Please copy every record below exactly, leaving out the pictures.

[[ DATASET, beginning ]]

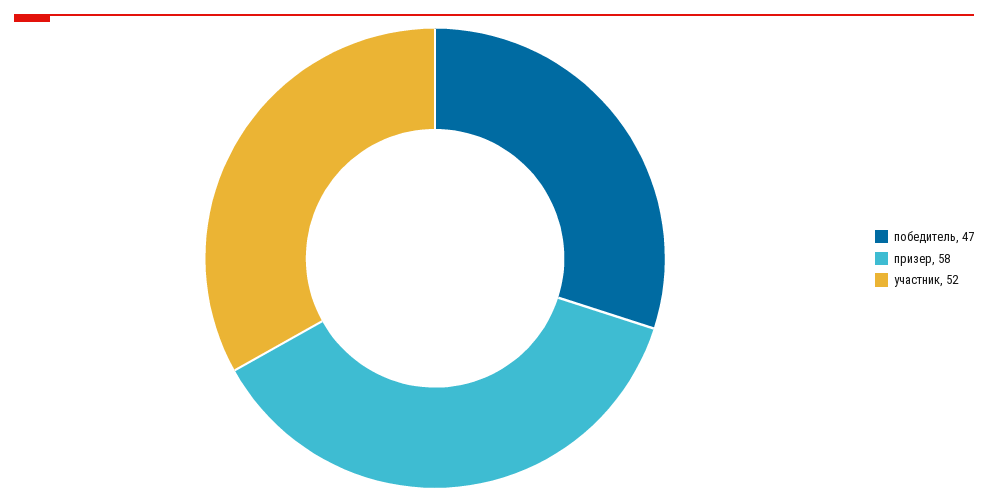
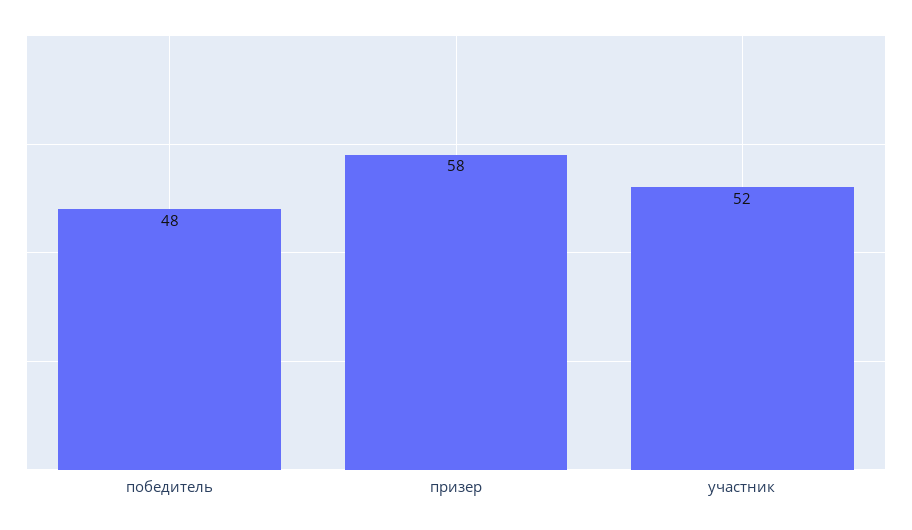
победитель: 47 -> 48

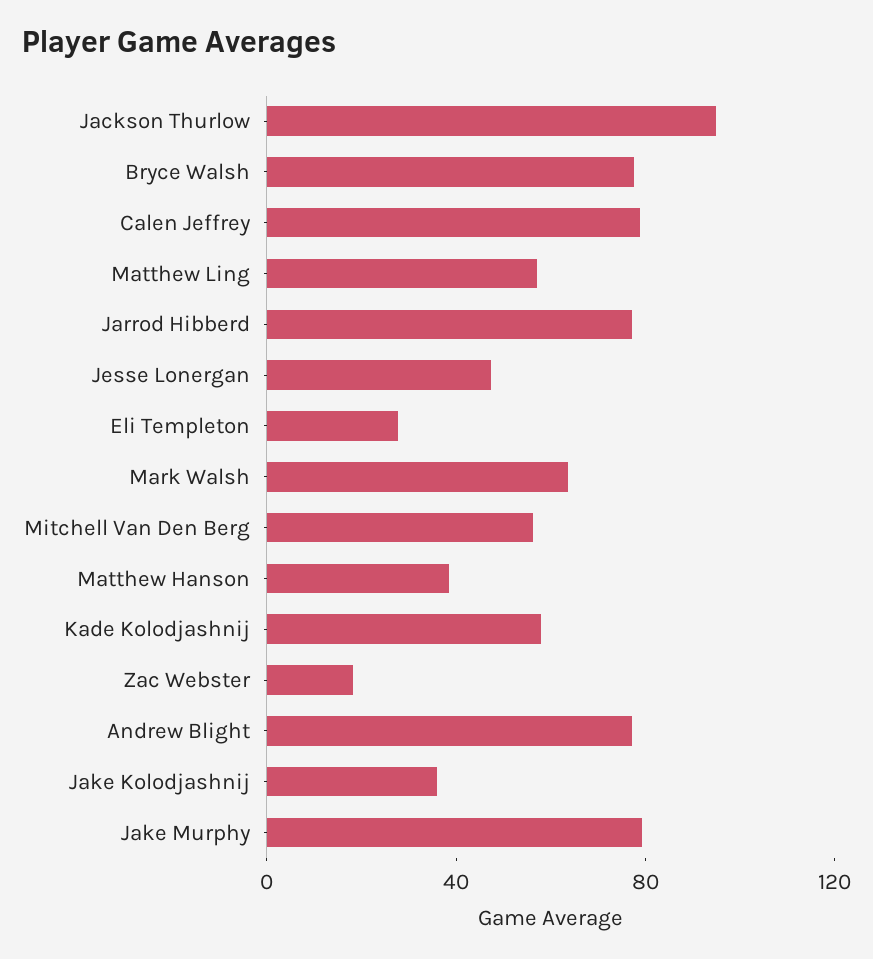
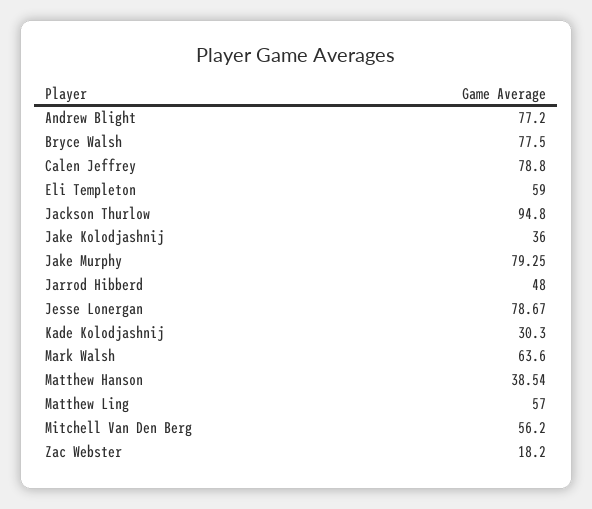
Jarrod Hibberd: 80 -> 48
Jesse Lonergan: 50 -> 78.67
Eli Templeton: 30 -> 59
Kade Kolodjashnij: 60 -> 30.3

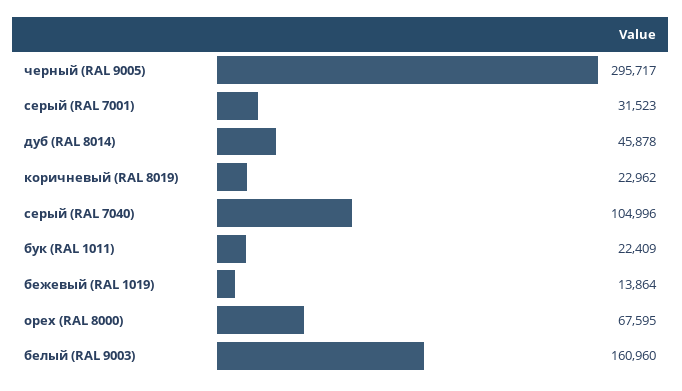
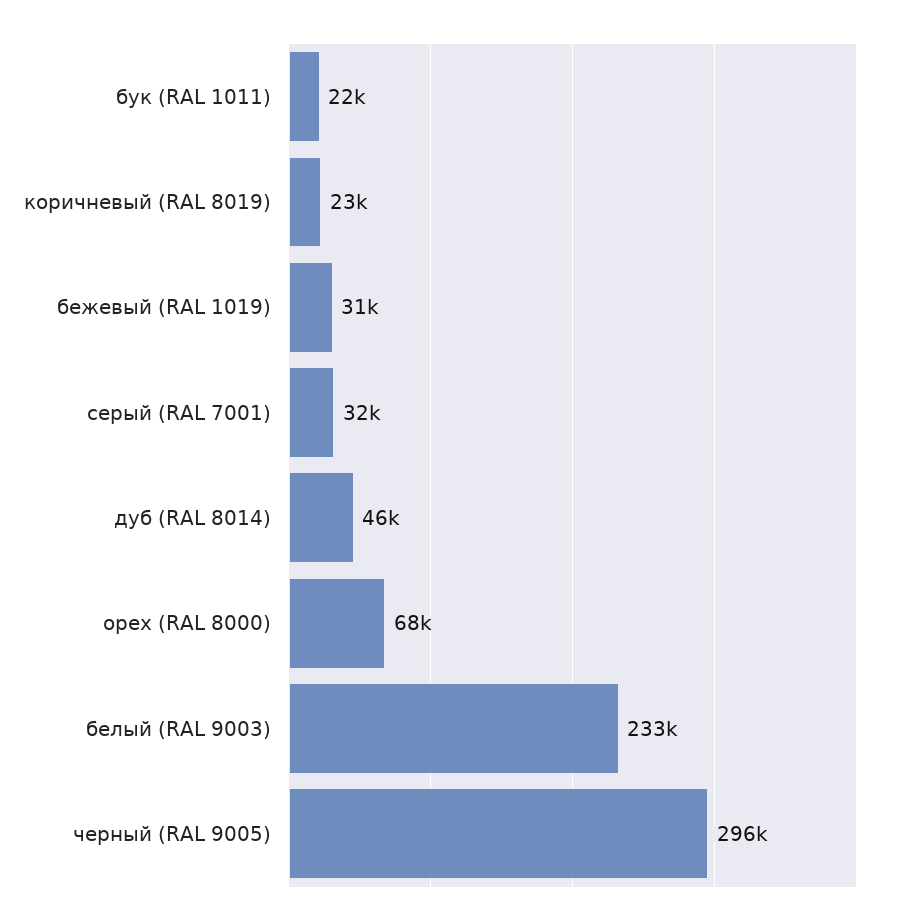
серый (RAL 7040): 104996 -> none
бежевый (RAL 1019): 13864 -> 31000
белый (RAL 9003): 160960 -> 233000

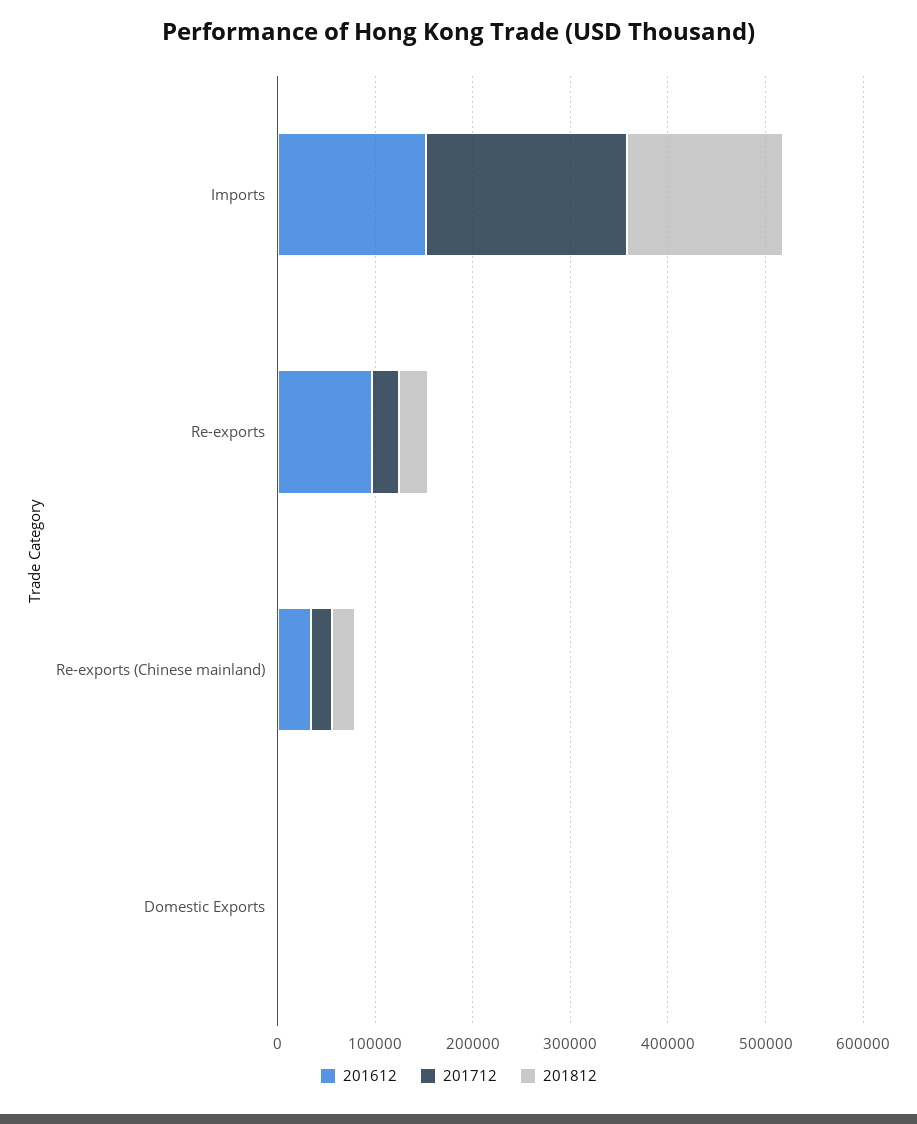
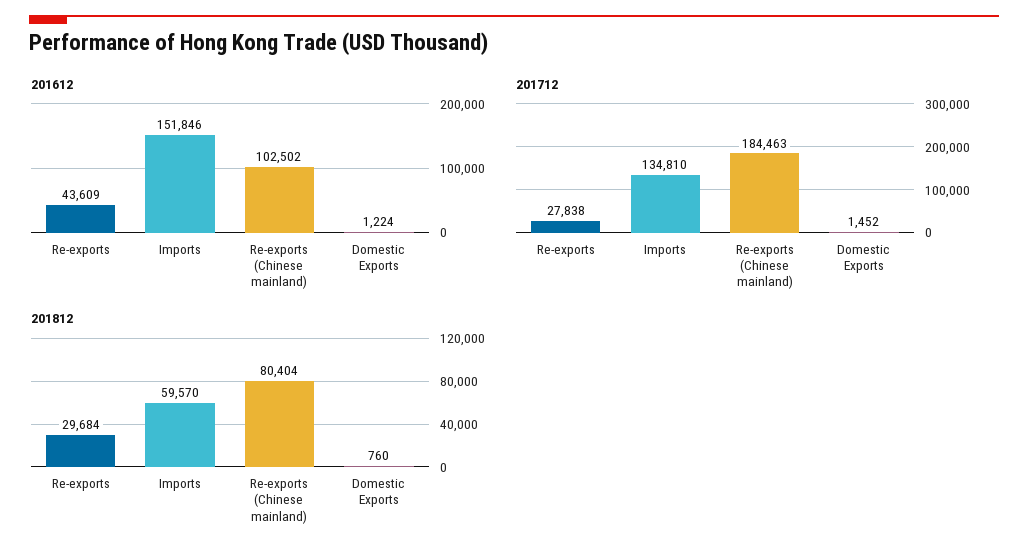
201712, Imports: 200000 -> 134810
201812, Imports: 160000 -> 59570
201612, Re-exports: 100000 -> 43609
201612, Re-exports (Chinese mainland): 40000 -> 102502
201712, Re-exports (Chinese mainland): 20000 -> 184463
201812, Re-exports (Chinese mainland): 20000 -> 80404

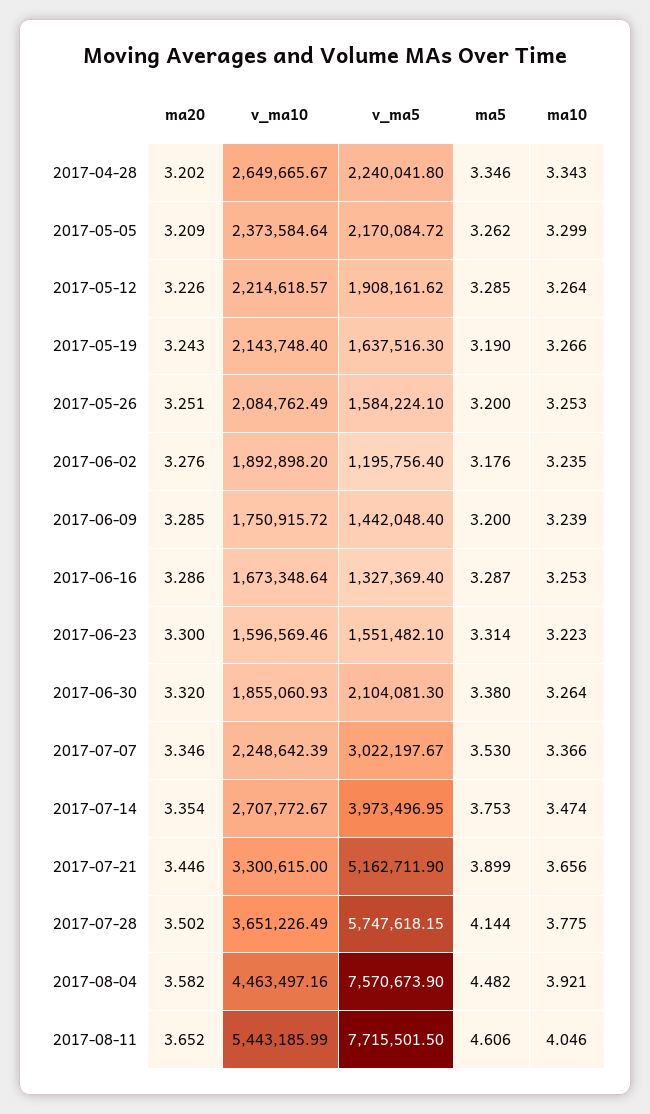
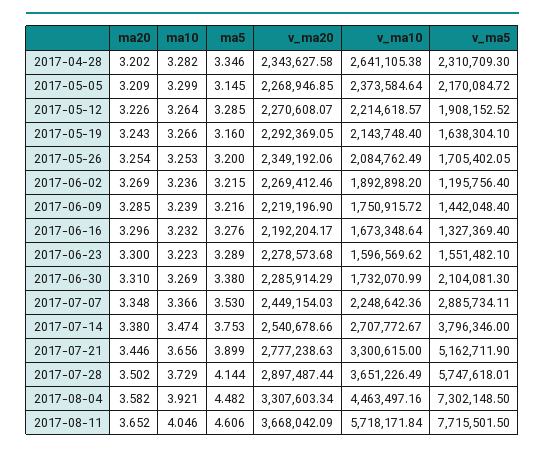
v_ma10, 2017-04-28: 2649665.67 -> 2641105.38
v_ma5, 2017-04-28: 2240041.8 -> 2310709.3
ma10, 2017-04-28: 3.343 -> 3.282
ma5, 2017-05-05: 3.262 -> 3.145
v_ma5, 2017-05-12: 1908161.62 -> 1908152.52
v_ma5, 2017-05-19: 1637516.3 -> 1638304.1
ma5, 2017-05-19: 3.19 -> 3.16
ma20, 2017-05-26: 3.251 -> 3.254
v_ma5, 2017-05-26: 1584224.1 -> 1705402.05
ma20, 2017-06-02: 3.276 -> 3.269
ma5, 2017-06-02: 3.176 -> 3.215
ma10, 2017-06-02: 3.235 -> 3.236
ma5, 2017-06-09: 3.2 -> 3.216
ma20, 2017-06-16: 3.286 -> 3.296
ma5, 2017-06-16: 3.287 -> 3.276
ma10, 2017-06-16: 3.253 -> 3.232
v_ma10, 2017-06-23: 1596569.46 -> 1596569.62
ma5, 2017-06-23: 3.314 -> 3.289
ma20, 2017-06-30: 3.32 -> 3.31
v_ma10, 2017-06-30: 1855060.93 -> 1732070.99
ma10, 2017-06-30: 3.264 -> 3.269
ma20, 2017-07-07: 3.346 -> 3.348
v_ma10, 2017-07-07: 2248642.39 -> 2248642.36
v_ma5, 2017-07-07: 3022197.67 -> 2885734.11
ma20, 2017-07-14: 3.354 -> 3.38
v_ma5, 2017-07-14: 3973496.95 -> 3796346
v_ma5, 2017-07-28: 5747618.15 -> 5747618.01
ma10, 2017-07-28: 3.775 -> 3.729
v_ma5, 2017-08-04: 7570673.9 -> 7302148.5
v_ma10, 2017-08-11: 5443185.99 -> 5718171.84
v_ma20, 2017-04-28: none -> 2343627.58
v_ma20, 2017-05-05: none -> 2268946.85
v_ma20, 2017-05-12: none -> 2270608.07
v_ma20, 2017-05-19: none -> 2292369.05
v_ma20, 2017-05-26: none -> 2349192.06
v_ma20, 2017-06-02: none -> 2269412.46
v_ma20, 2017-06-09: none -> 2219196.9
v_ma20, 2017-06-16: none -> 2192204.17
v_ma20, 2017-06-23: none -> 2278573.68
v_ma20, 2017-06-30: none -> 2285914.29
v_ma20, 2017-07-07: none -> 2449154.03
v_ma20, 2017-07-14: none -> 2540678.66
v_ma20, 2017-07-21: none -> 2777238.63
v_ma20, 2017-07-28: none -> 2897487.44
v_ma20, 2017-08-04: none -> 3307603.34
v_ma20, 2017-08-11: none -> 3668042.09

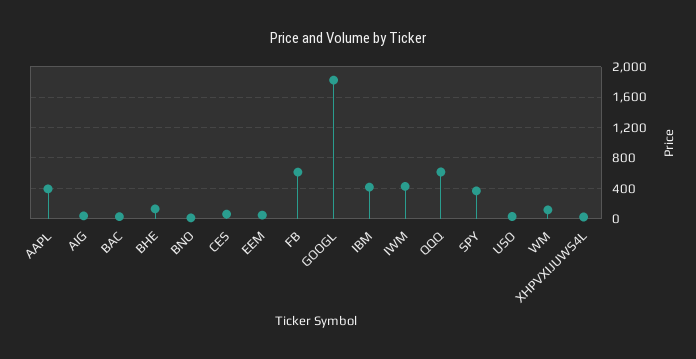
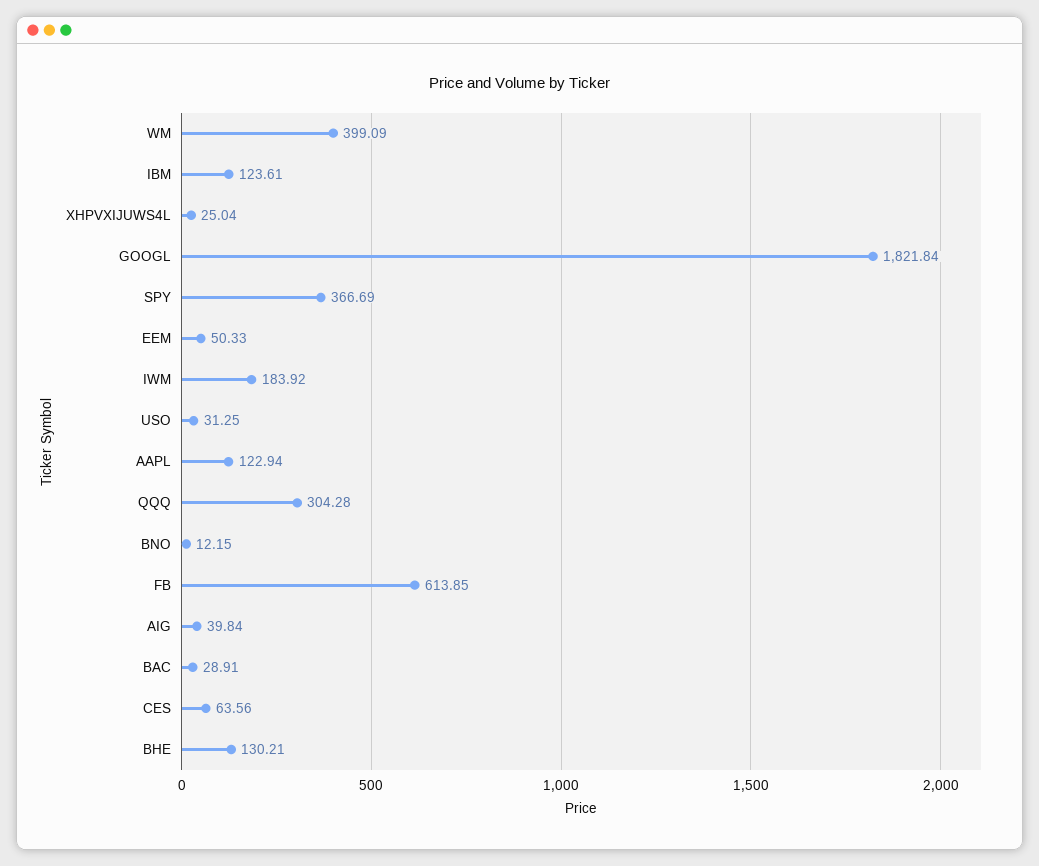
AAPL: 400 -> 122.94
IBM: 400 -> 123.61
IWM: 400 -> 183.92
QQQ: 600 -> 304.28
WM: 100 -> 399.09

[[ DATASET, end ]]

(ANSWER TO THIS TASK):
победитель: 47 -> 48

Jarrod Hibberd: 80 -> 48
Jesse Lonergan: 50 -> 78.67
Eli Templeton: 30 -> 59
Kade Kolodjashnij: 60 -> 30.3

серый (RAL 7040): 104996 -> none
бежевый (RAL 1019): 13864 -> 31000
белый (RAL 9003): 160960 -> 233000

201712, Imports: 200000 -> 134810
201812, Imports: 160000 -> 59570
201612, Re-exports: 100000 -> 43609
201612, Re-exports (Chinese mainland): 40000 -> 102502
201712, Re-exports (Chinese mainland): 20000 -> 184463
201812, Re-exports (Chinese mainland): 20000 -> 80404

v_ma10, 2017-04-28: 2649665.67 -> 2641105.38
v_ma5, 2017-04-28: 2240041.8 -> 2310709.3
ma10, 2017-04-28: 3.343 -> 3.282
ma5, 2017-05-05: 3.262 -> 3.145
v_ma5, 2017-05-12: 1908161.62 -> 1908152.52
v_ma5, 2017-05-19: 1637516.3 -> 1638304.1
ma5, 2017-05-19: 3.19 -> 3.16
ma20, 2017-05-26: 3.251 -> 3.254
v_ma5, 2017-05-26: 1584224.1 -> 1705402.05
ma20, 2017-06-02: 3.276 -> 3.269
ma5, 2017-06-02: 3.176 -> 3.215
ma10, 2017-06-02: 3.235 -> 3.236
ma5, 2017-06-09: 3.2 -> 3.216
ma20, 2017-06-16: 3.286 -> 3.296
ma5, 2017-06-16: 3.287 -> 3.276
ma10, 2017-06-16: 3.253 -> 3.232
v_ma10, 2017-06-23: 1596569.46 -> 1596569.62
ma5, 2017-06-23: 3.314 -> 3.289
ma20, 2017-06-30: 3.32 -> 3.31
v_ma10, 2017-06-30: 1855060.93 -> 1732070.99
ma10, 2017-06-30: 3.264 -> 3.269
ma20, 2017-07-07: 3.346 -> 3.348
v_ma10, 2017-07-07: 2248642.39 -> 2248642.36
v_ma5, 2017-07-07: 3022197.67 -> 2885734.11
ma20, 2017-07-14: 3.354 -> 3.38
v_ma5, 2017-07-14: 3973496.95 -> 3796346
v_ma5, 2017-07-28: 5747618.15 -> 5747618.01
ma10, 2017-07-28: 3.775 -> 3.729
v_ma5, 2017-08-04: 7570673.9 -> 7302148.5
v_ma10, 2017-08-11: 5443185.99 -> 5718171.84
v_ma20, 2017-04-28: none -> 2343627.58
v_ma20, 2017-05-05: none -> 2268946.85
v_ma20, 2017-05-12: none -> 2270608.07
v_ma20, 2017-05-19: none -> 2292369.05
v_ma20, 2017-05-26: none -> 2349192.06
v_ma20, 2017-06-02: none -> 2269412.46
v_ma20, 2017-06-09: none -> 2219196.9
v_ma20, 2017-06-16: none -> 2192204.17
v_ma20, 2017-06-23: none -> 2278573.68
v_ma20, 2017-06-30: none -> 2285914.29
v_ma20, 2017-07-07: none -> 2449154.03
v_ma20, 2017-07-14: none -> 2540678.66
v_ma20, 2017-07-21: none -> 2777238.63
v_ma20, 2017-07-28: none -> 2897487.44
v_ma20, 2017-08-04: none -> 3307603.34
v_ma20, 2017-08-11: none -> 3668042.09

AAPL: 400 -> 122.94
IBM: 400 -> 123.61
IWM: 400 -> 183.92
QQQ: 600 -> 304.28
WM: 100 -> 399.09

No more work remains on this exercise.